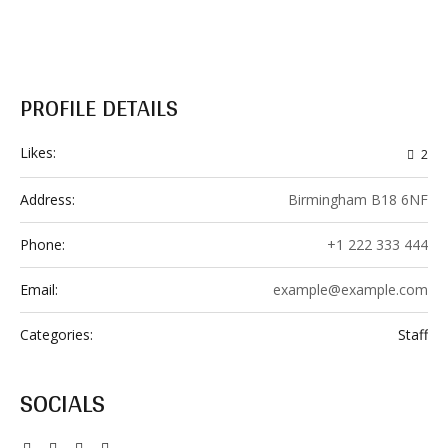
PROFILE DETAILS
Likes:
2
Address:
Birmingham B18 6NF
Phone:
+1 222 333 444
Email:
example@example.com
Categories:
Staff
SOCIALS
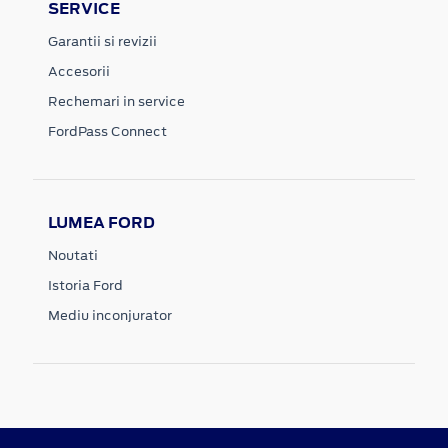
SERVICE
Garantii si revizii
Accesorii
Rechemari in service
FordPass Connect
LUMEA FORD
Noutati
Istoria Ford
Mediu inconjurator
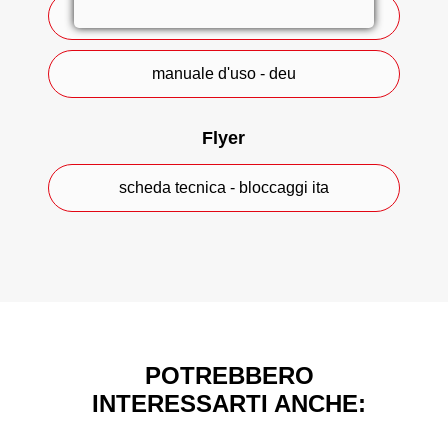
manuale d'uso - fra
manuale d'uso - deu
Flyer
scheda tecnica - bloccaggi ita
POTREBBERO
INTERESSARTI ANCHE:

### To do:
With the pictures omitted, reproduce the data above exactly.

### Task result:
PROFILE DETAILS
Likes:
2
Address:
Birmingham B18 6NF
Phone:
+1 222 333 444
Email:
example@example.com
Categories:
Staff
SOCIALS
SERVICE
Garantii si revizii
Accesorii
Rechemari in service
FordPass Connect
LUMEA FORD
Noutati
Istoria Ford
Mediu inconjurator
manuale d'uso - fra
manuale d'uso - deu
Flyer
scheda tecnica - bloccaggi ita
POTREBBERO
INTERESSARTI ANCHE:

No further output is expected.